Born in Belfast of Methodist parents, William Valentine & Eliza Hill, on 16 November 1889, A Wesley Hill intended entering the teaching profession. But following a call to the Christian ministry he became a lay evangelist in 1909 in Bandon, Cork. Accepted for the ministry in 1910, in 1911 he entered the Methodist College and graduated with a BA, at Queens University, Belfast in 1912, in mathematics and classical Greek. In 1913 he was appointed to the Hunan District, China, first at Liuyang and then at Yungchowfu, where he taught Christianity and learned Chinese. Disturbed by issues raised by the outbreak of war, he resigned in 1917. After a short period with the YMCA in Japan, he served in France with the British Army behind enemy lines and was mentioned in dispatches. On demobilisation he went to Queen's University to study medicine and graduated in 1927. He became a G.P. in Manchester and then in Wrexham.
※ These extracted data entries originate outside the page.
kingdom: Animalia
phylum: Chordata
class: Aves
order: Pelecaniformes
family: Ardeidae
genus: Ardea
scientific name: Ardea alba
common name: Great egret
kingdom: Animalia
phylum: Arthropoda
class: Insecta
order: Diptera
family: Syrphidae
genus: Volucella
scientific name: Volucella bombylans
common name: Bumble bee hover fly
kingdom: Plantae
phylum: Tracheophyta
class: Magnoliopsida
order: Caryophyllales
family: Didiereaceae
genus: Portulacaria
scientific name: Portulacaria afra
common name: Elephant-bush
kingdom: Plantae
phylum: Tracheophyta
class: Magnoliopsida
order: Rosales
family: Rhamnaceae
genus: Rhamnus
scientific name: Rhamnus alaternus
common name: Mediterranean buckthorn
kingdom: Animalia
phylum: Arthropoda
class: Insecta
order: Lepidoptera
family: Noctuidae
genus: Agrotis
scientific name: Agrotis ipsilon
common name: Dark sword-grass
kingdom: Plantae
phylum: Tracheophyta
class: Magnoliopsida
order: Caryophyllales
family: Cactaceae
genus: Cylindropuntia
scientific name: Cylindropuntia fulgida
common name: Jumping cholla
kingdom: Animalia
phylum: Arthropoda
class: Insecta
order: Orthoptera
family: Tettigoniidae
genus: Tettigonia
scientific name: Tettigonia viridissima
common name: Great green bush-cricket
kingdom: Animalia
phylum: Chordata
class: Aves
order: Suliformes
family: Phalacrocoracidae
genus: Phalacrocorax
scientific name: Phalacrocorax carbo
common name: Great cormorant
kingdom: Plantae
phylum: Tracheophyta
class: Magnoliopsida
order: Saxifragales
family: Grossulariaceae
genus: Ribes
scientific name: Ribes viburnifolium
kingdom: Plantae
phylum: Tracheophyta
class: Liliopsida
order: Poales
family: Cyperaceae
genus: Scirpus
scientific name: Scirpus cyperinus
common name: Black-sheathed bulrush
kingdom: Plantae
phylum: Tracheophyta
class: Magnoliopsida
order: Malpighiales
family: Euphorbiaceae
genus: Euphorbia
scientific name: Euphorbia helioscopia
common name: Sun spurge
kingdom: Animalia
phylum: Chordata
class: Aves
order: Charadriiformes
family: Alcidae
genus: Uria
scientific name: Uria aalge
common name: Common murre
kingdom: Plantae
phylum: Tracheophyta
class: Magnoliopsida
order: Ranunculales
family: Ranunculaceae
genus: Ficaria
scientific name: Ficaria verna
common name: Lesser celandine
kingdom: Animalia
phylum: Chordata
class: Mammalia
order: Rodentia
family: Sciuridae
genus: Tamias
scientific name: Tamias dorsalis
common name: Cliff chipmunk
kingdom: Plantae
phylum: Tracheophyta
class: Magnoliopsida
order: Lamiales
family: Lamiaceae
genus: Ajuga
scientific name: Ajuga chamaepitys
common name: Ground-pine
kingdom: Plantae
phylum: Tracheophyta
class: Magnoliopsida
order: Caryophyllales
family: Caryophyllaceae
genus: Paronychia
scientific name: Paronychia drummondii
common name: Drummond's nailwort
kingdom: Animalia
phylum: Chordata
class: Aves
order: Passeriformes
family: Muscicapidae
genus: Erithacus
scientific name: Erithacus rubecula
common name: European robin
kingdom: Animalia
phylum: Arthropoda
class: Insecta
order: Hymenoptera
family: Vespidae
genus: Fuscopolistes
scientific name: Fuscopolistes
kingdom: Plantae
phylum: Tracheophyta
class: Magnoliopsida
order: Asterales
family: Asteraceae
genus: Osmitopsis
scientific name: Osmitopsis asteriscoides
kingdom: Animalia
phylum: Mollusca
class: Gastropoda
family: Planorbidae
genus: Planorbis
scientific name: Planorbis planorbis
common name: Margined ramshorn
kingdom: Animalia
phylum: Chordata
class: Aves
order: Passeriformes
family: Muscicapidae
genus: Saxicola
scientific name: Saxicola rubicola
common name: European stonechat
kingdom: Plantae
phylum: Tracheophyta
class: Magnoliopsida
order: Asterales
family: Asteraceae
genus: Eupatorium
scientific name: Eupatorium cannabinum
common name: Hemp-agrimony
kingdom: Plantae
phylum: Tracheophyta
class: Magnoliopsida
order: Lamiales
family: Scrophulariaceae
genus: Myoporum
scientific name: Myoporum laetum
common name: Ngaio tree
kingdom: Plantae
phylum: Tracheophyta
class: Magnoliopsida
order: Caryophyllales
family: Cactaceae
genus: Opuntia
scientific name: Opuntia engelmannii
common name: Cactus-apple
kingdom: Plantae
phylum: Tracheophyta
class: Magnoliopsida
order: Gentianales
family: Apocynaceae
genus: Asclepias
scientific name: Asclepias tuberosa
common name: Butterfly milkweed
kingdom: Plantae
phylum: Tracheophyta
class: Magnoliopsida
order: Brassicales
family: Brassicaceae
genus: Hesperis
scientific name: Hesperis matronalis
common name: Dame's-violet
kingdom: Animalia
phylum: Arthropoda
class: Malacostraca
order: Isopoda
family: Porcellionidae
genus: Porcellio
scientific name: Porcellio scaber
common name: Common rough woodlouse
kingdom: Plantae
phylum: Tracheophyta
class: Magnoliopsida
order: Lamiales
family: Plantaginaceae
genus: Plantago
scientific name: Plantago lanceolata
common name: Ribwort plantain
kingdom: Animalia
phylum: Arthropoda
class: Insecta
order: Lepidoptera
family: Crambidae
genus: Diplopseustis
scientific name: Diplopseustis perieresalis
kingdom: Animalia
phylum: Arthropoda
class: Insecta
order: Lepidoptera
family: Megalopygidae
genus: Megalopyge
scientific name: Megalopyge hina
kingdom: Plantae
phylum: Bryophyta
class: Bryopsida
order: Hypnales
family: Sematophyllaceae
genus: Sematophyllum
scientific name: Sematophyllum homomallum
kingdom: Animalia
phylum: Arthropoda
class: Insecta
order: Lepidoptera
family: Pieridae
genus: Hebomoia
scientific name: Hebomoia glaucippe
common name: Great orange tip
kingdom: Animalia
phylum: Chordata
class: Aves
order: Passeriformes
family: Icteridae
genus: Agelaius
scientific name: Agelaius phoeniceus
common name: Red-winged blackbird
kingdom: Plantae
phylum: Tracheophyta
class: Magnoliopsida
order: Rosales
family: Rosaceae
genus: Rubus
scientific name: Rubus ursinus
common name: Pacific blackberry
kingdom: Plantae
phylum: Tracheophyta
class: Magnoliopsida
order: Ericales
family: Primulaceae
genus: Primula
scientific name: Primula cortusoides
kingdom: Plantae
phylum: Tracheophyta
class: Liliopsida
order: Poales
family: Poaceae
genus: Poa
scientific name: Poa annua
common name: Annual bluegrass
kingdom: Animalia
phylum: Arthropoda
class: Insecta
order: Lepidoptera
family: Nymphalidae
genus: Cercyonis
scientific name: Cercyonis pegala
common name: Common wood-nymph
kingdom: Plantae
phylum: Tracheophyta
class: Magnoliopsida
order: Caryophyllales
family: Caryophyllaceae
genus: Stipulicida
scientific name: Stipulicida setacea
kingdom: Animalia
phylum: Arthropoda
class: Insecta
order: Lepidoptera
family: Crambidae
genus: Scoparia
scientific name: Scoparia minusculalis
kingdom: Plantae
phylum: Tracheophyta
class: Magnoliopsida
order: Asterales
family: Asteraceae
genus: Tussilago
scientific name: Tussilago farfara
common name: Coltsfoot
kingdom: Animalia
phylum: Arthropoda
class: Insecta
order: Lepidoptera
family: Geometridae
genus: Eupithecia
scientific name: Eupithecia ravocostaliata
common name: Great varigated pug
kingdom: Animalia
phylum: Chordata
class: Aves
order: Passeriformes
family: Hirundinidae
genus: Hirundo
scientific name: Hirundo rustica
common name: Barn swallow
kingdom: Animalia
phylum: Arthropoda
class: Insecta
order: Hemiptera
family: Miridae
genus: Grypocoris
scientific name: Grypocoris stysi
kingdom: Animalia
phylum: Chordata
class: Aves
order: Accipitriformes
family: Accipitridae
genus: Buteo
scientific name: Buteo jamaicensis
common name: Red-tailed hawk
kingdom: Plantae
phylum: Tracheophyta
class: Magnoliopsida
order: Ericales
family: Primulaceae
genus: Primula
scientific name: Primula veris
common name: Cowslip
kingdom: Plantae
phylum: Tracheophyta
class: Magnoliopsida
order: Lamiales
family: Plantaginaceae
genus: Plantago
His Christian Faith remained strong and he cared for his patients' medical and spiritual needs.
He married Frances McGuigian and they had two children, but Frances died in childbirth. He then married his wife's younger sister Olivia Mary who died in 1978 aged 82, and finally married Vera Williams in 1981. In 1949 the Irish Conference reaffirmed his ordination and permitted him to be without 'pastoral charge', while enabling him to exercise a preaching and sacramental ministry in the Wrexham Circuit. He was the 'medical advisor' to the Wrexham football club, President of the Wrexham & District Medical Society, President of the Chester and North Wales Medical Society and an elected member of the British Medical Association, serving as the Chairman of the Welsh Committee. He was made a Fellow of the BMA in 1966.
HisWesley Historical Society Lecture, John Wesley Among the Physicians A Study of 18th Century Medicine was published in 1958. He also wrote the introduction to the 1960 edition of John Wesley's Primitive Physick.
He died at Wrexham on 20 September 1988.